> Data shown:
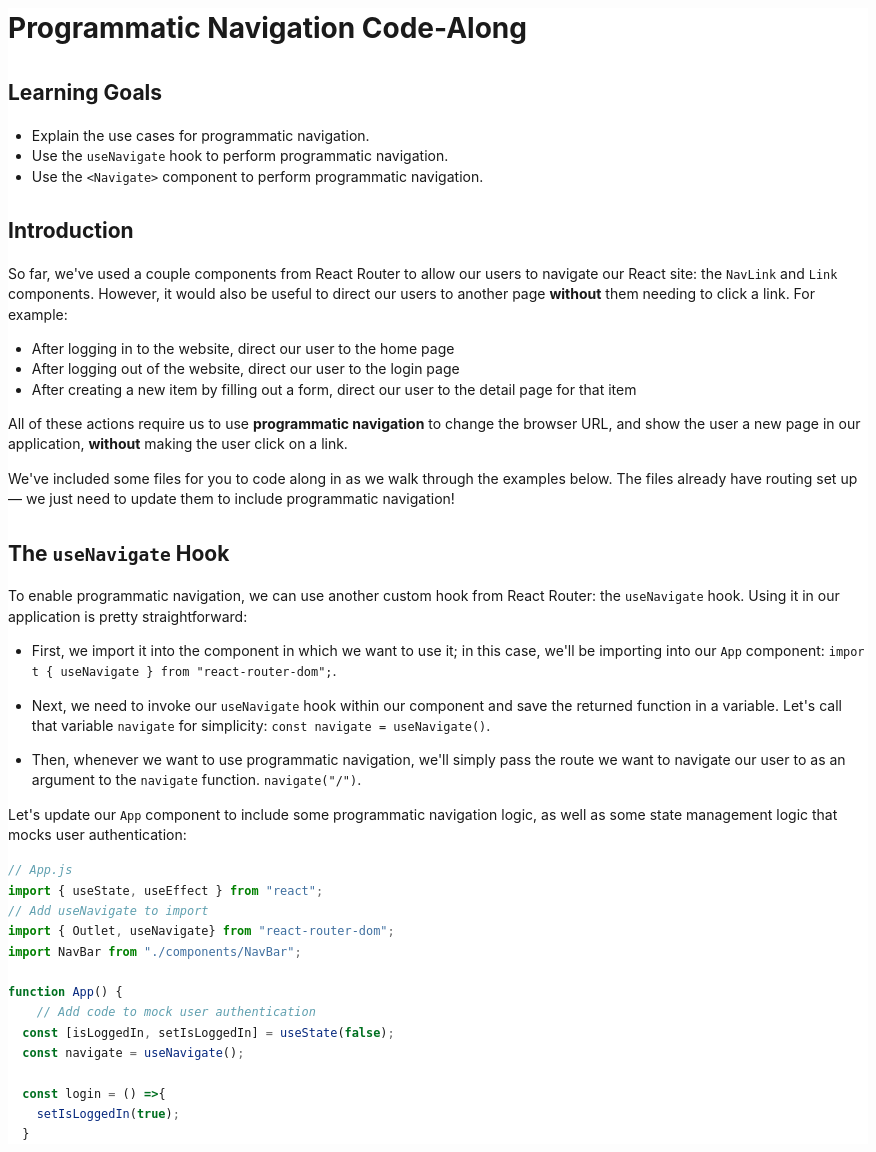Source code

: # Programmatic Navigation Code-Along

## Learning Goals

- Explain the use cases for programmatic navigation.
- Use the `useNavigate` hook to perform programmatic navigation.
- Use the `<Navigate>` component to perform programmatic navigation.

## Introduction

So far, we've used a couple components from React Router to allow our users to
navigate our React site: the `NavLink` and `Link` components. However, it would
also be useful to direct our users to another page **without** them needing to
click a link. For example:

- After logging in to the website, direct our user to the home page
- After logging out of the website, direct our user to the login page
- After creating a new item by filling out a form, direct our user to the detail
  page for that item

All of these actions require us to use **programmatic navigation** to change the
browser URL, and show the user a new page in our application, **without** making
the user click on a link.

We've included some files for you to code along in as we walk through the
examples below. The files already have routing set up — we just need to update
them to include programmatic navigation!

## The `useNavigate` Hook

To enable programmatic navigation, we can use another custom hook from React
Router: the `useNavigate` hook. Using it in our application is pretty
straightforward:

- First, we import it into the component in which we want to use it; in this
case, we'll be importing into our `App` component: `import { useNavigate } from
"react-router-dom";`.

- Next, we need to invoke our `useNavigate` hook within our component and save
the returned function in a variable. Let's call that variable `navigate` for
simplicity: `const navigate = useNavigate()`.

- Then, whenever we want to use programmatic navigation, we'll simply pass the
route we want to navigate our user to as an argument to the `navigate` function.
`navigate("/")`.

Let's update our `App` component to include some programmatic navigation logic,
as well as some state management logic that mocks user authentication:

```jsx
// App.js
import { useState, useEffect } from "react";
// Add useNavigate to import
import { Outlet, useNavigate} from "react-router-dom";
import NavBar from "./components/NavBar";

function App() {
    // Add code to mock user authentication
  const [isLoggedIn, setIsLoggedIn] = useState(false);
  const navigate = useNavigate();

  const login = () =>{
    setIsLoggedIn(true);
  }

```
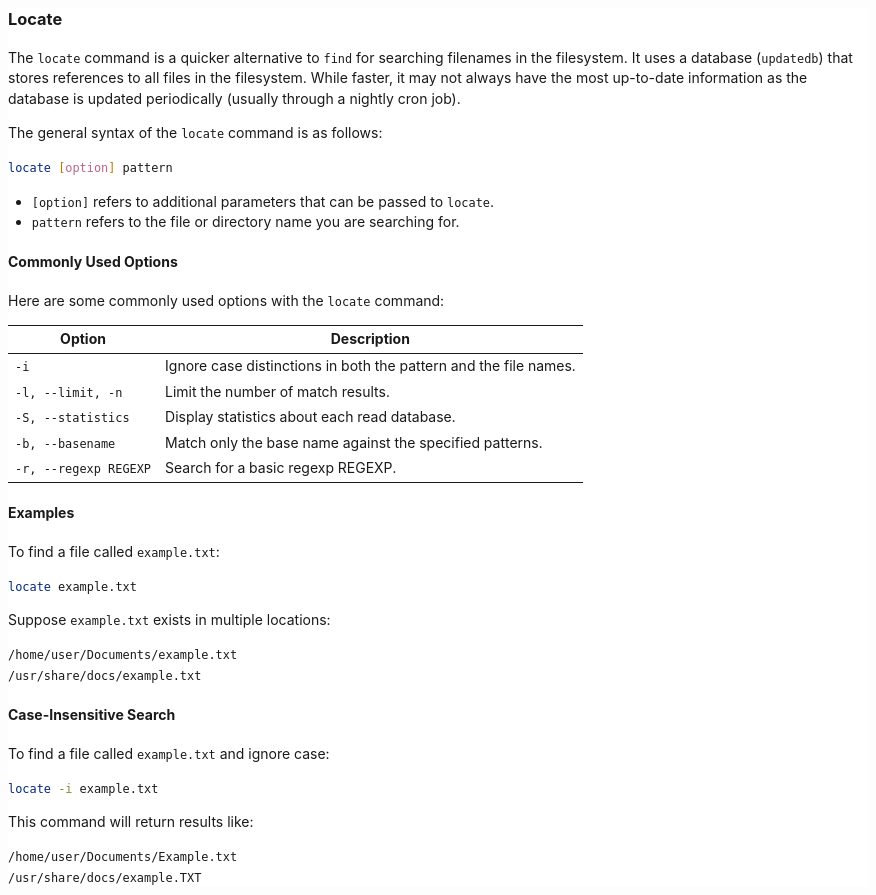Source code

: ### Locate

The `locate` command is a quicker alternative to `find` for searching filenames in the filesystem. It uses a database (`updatedb`) that stores references to all files in the filesystem. While faster, it may not always have the most up-to-date information as the database is updated periodically (usually through a nightly cron job).

The general syntax of the `locate` command is as follows:

```bash
locate [option] pattern
```

- `[option]` refers to additional parameters that can be passed to `locate`.
- `pattern` refers to the file or directory name you are searching for.

#### Commonly Used Options

Here are some commonly used options with the `locate` command:

| Option |	Description |
| --- | --- |
| `-i` |	Ignore case distinctions in both the pattern and the file names. |
| `-l, --limit, -n`	| Limit the number of match results. |
| `-S, --statistics` | Display statistics about each read database. |
| `-b, --basename` |	Match only the base name against the specified patterns. |
| `-r, --regexp REGEXP`	| Search for a basic regexp REGEXP. |

#### Examples

To find a file called `example.txt`:

```bash
locate example.txt
```

Suppose `example.txt` exists in multiple locations:

```
/home/user/Documents/example.txt
/usr/share/docs/example.txt
```

#### Case-Insensitive Search

To find a file called `example.txt` and ignore case:

```bash
locate -i example.txt
```

This command will return results like:

```
/home/user/Documents/Example.txt
/usr/share/docs/example.TXT
```
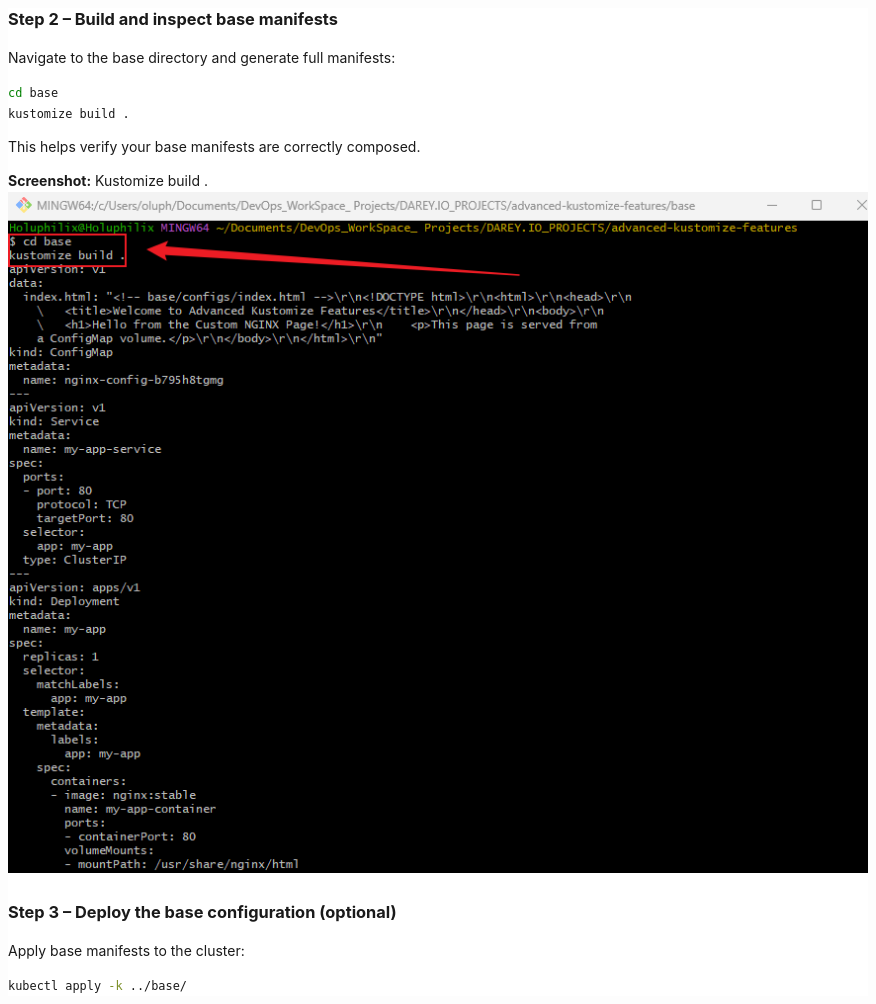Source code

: ### Step 2 – Build and inspect base manifests 

Navigate to the base directory and generate full manifests:

```bash
cd base
kustomize build .
```
This helps verify your base manifests are correctly composed.

**Screenshot:** Kustomize build .
![Kustomize build .](./images/9.kustomise_build.png)

### Step 3 – Deploy the base configuration (optional)

Apply base manifests to the cluster:

```bash
kubectl apply -k ../base/
```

> Required work: Copy out the lines above with "useState" in them.

> Answer to this problem:
import { useState, useEffect } from "react";
  const [isLoggedIn, setIsLoggedIn] = useState(false);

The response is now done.